Write out each of the lines below word for word, leaving out the pictures.

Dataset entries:
+---+
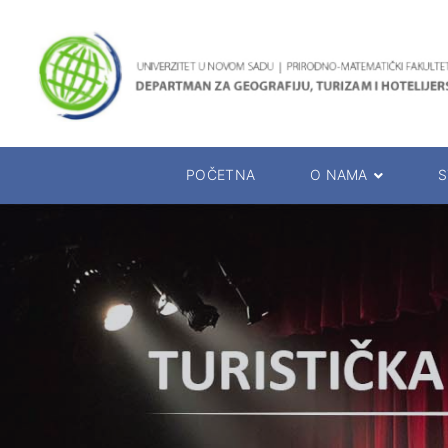
POČETNA
O NAMA
S
O Departmanu
Studijski p
Rukovodstvo Departmana
Oglasna tab
Katedre departmana
Raspored is
Prezentacija departmana
Kalendar ra
Prezentacija studija
Rukovodioci 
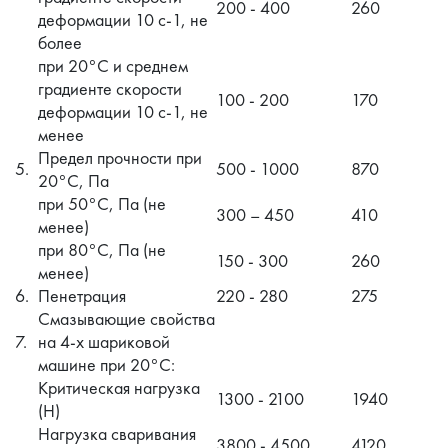
200 - 400
260
деформации 10 с-1, не
более
при 20°C и среднем
градиенте скорости
100 - 200
170
деформации 10 с-1, не
менее
Предел прочности при
5.
500 - 1000
870
20°C, Па
при 50°C, Па (не
300 – 450
410
менее)
при 80°C, Па (не
150 - 300
260
менее)
6.
Пенетрация
220 - 280
275
Смазывающие свойства
7.
на 4-х шариковой
машине при 20°C:
Критическая нагрузка
1300 - 2100
1940
(Н)
Нагрузка сваривания
3800 - 4500
4120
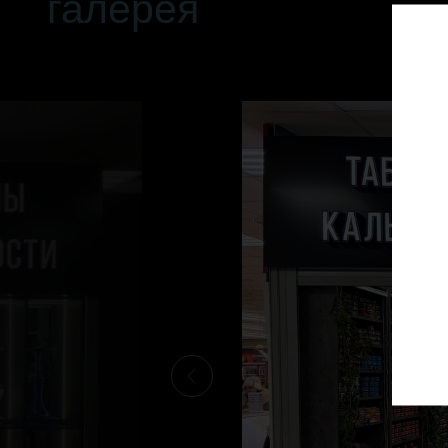
галерея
+---+
● REPLY:
POČETNA
O NAMA
S
O Departmanu
Studijski p
Rukovodstvo Departmana
Oglasna tab
Katedre departmana
Raspored is
Prezentacija departmana
Kalendar ra
Prezentacija studija
Rukovodioci 
200 - 400
260
деформации 10 с-1, не
более
при 20°C и среднем
градиенте скорости
100 - 200
170
деформации 10 с-1, не
менее
Предел прочности при
5.
500 - 1000
870
20°C, Па
при 50°C, Па (не
300 – 450
410
менее)
при 80°C, Па (не
150 - 300
260
менее)
6.
Пенетрация
220 - 280
275
Смазывающие свойства
7.
на 4-х шариковой
машине при 20°C:
Критическая нагрузка
1300 - 2100
1940
(Н)
Нагрузка сваривания
3800 - 4500
4120
галерея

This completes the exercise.